# UK Removals Scam?



## chrisplumm (Apr 29, 2016)

Hi,

I'm new to the forum and looking for some feedback. Has anybody else been stung for excess volume charges when moving from UK to NZ. It happened to me when I shipped my home out last year and it's happened three times to my daughter.

It begins to feel like a scam because once they've packed you up and taken everything away to the depot you are their hostage. When they say it was over what they'd quoted for and demand another thousand or two. It's too late to get it back and find another company. BTW it's been different companies each time.

I am interested if other people have had this experience too.

Chris


----------



## escapedtonz (Apr 6, 2012)

We've not experienced this.
Did anything change with the cubic volume of the goods between quote and actual moving date ?


----------



## chrisplumm (Apr 29, 2016)

Only on one occasion and a very small change 1 extra chair. 

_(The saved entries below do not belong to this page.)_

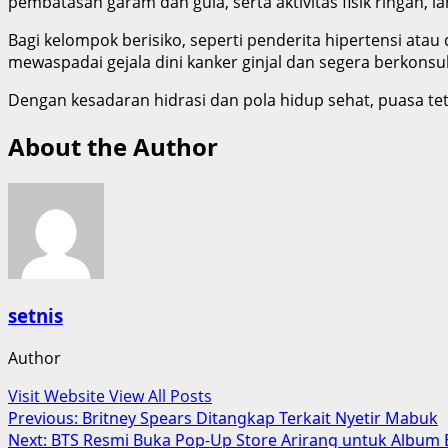
pembatasan garam dan gula, serta aktivitas fisik ringan, l
Bagi kelompok berisiko, seperti penderita hipertensi ata
mewaspadai gejala dini kanker ginjal dan segera berkonsu
Dengan kesadaran hidrasi dan pola hidup sehat, puasa te
About the Author
setnis
Author
Visit Website
View All Posts
Post
Previous:
Britney Spears Ditangkap Terkait Nyetir Mabuk
Next:
BTS Resmi Buka Pop-Up Store Arirang untuk Album 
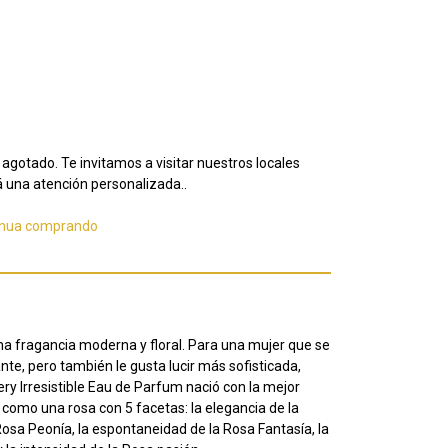
agotado. Te invitamos a visitar nuestros locales
 una atención personalizada..
inua comprando
una fragancia moderna y floral.
Para una mujer que se
nte, pero también le gusta lucir más sofisticada,
ry Irresistible Eau de Parfum nació con la mejor
as, como una rosa con 5 facetas: la elegancia de la
 Rosa Peonía, la espontaneidad de la Rosa Fantasía, la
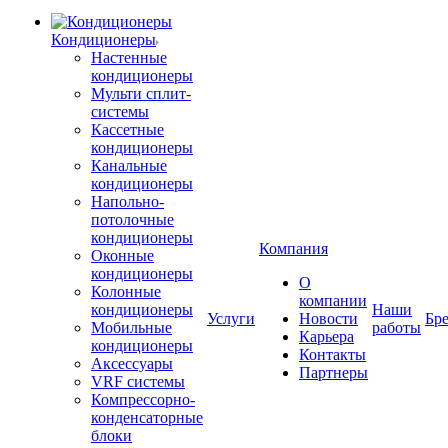
Кондиционеры
Настенные
кондиционеры
Мульти сплит-
системы
Кассетные
кондиционеры
Канальные
кондиционеры
Напольно-
потолочные
кондиционеры
Компания
Оконные
кондиционеры
О
Колонные
компании
кондиционеры
Наши
Услуги
Новости
Бр
Мобильные
работы
Карьера
кондиционеры
Контакты
Аксессуары
Партнеры
VRF системы
Компрессорно-
конденсаторные
блоки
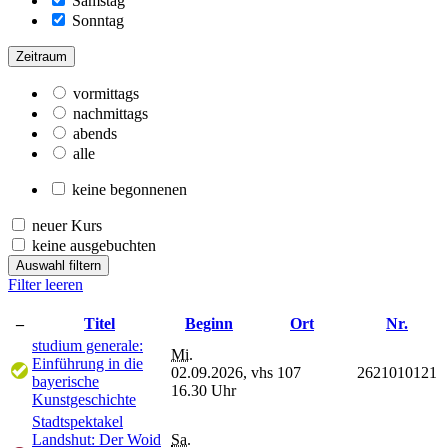
Samstag
Sonntag
Zeitraum
vormittags
nachmittags
abends
alle
keine begonnenen
neuer Kurs
keine ausgebuchten
Auswahl filtern
Filter leeren
–
Titel
Beginn
Ort
Nr.
studium generale:
Mi.
Einführung in die
02.09.2026,
vhs 107
2621010121
bayerische
16.30 Uhr
Kunstgeschichte
Stadtspektakel
Landshut: Der Woid
Sa.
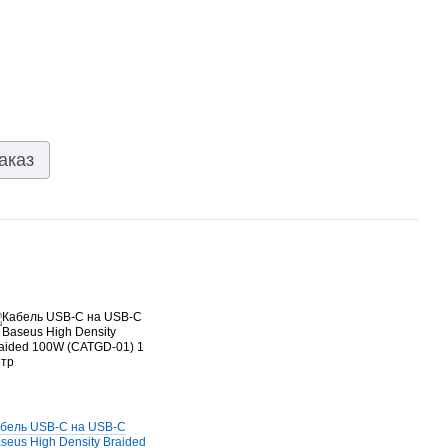
аказ
бель USB-C на USB-C
seus High Density Braided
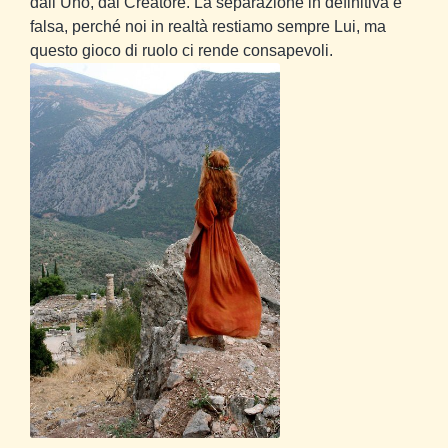
dall’Uno, dal Creatore. La separazione in definitiva è
falsa, perché noi in realtà restiamo sempre Lui, ma
questo gioco di ruolo ci rende consapevoli.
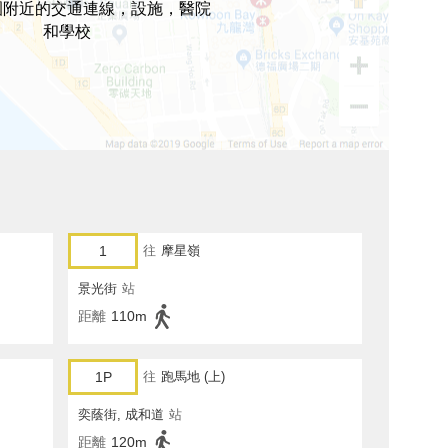
園附近的交通連線，設施，醫院
和學校
1
往
摩星嶺
景光街
站
距離
110m
1P
往
跑馬地 (上)
奕蔭街, 成和道
站
距離
120m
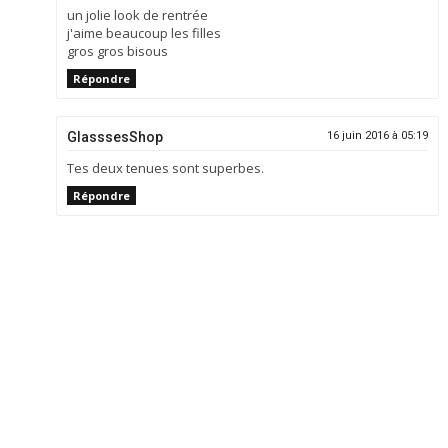
un jolie look de rentrée
j'aime beaucoup les filles
gros gros bisous
Répondre
GlasssesShop
16 juin 2016 à 05:19
Tes deux tenues sont superbes.
Répondre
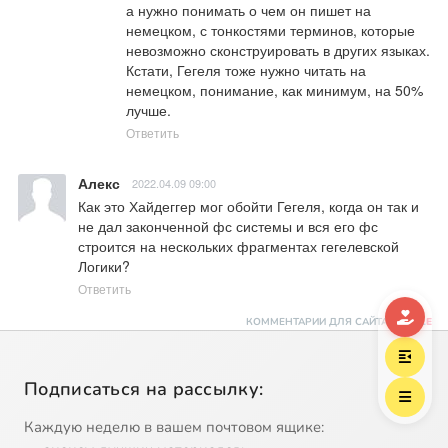
а нужно понимать о чем он пишет на 
немецком, с тонкостями терминов, которые 
невозможно сконструировать в других языках. 
Кстати, Гегеля тоже нужно читать на 
немецком, понимание, как минимум, на 50% 
лучше.
Ответить
Алекс
2022.04.09 09:00
Как это Хайдеггер мог обойти Гегеля, когда он так и 
не дал законченной фс системы и вся его фс 
строится на нескольких фрагментах гегелевской 
Логики?
Ответить
КОММЕНТАРИИ ДЛЯ САЙТА
CACKL
E
Подписаться на рассылку:
Каждую неделю в вашем почтовом ящике:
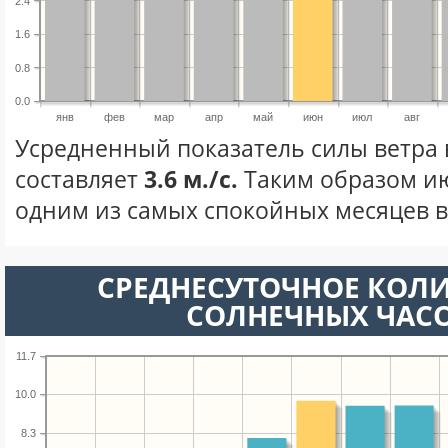
2.4
1.6
0.8
0.0
янв
фев
мар
апр
май
июн
июл
авг
Усредненный показатель силы ветра
составляет
3.6 м./с.
Таким образом ию
одним из самых спокойных месяцев в 
СРЕДНЕСУТОЧНОЕ КОЛ
СОЛНЕЧНЫХ ЧАС
11.7
10.0
8.3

Just wondered if we'd been unlucky or it was a general happening.


----------



## escapedtonz (Apr 6, 2012)

chrisplumm said:


> Only on one occasion and a very small change 1 extra chair.
> 
> Just wondered if we'd been unlucky or it was a general happening.


So, at the time of the quote you are given an estimated cubic volume which relates to the price. 
If, after the goods are packed and ready for moving you then get a subsequent overcharge, what is the difference in cubic volume between the quote and actual (there must have been a difference in each case) to justify the extra charge ?


----------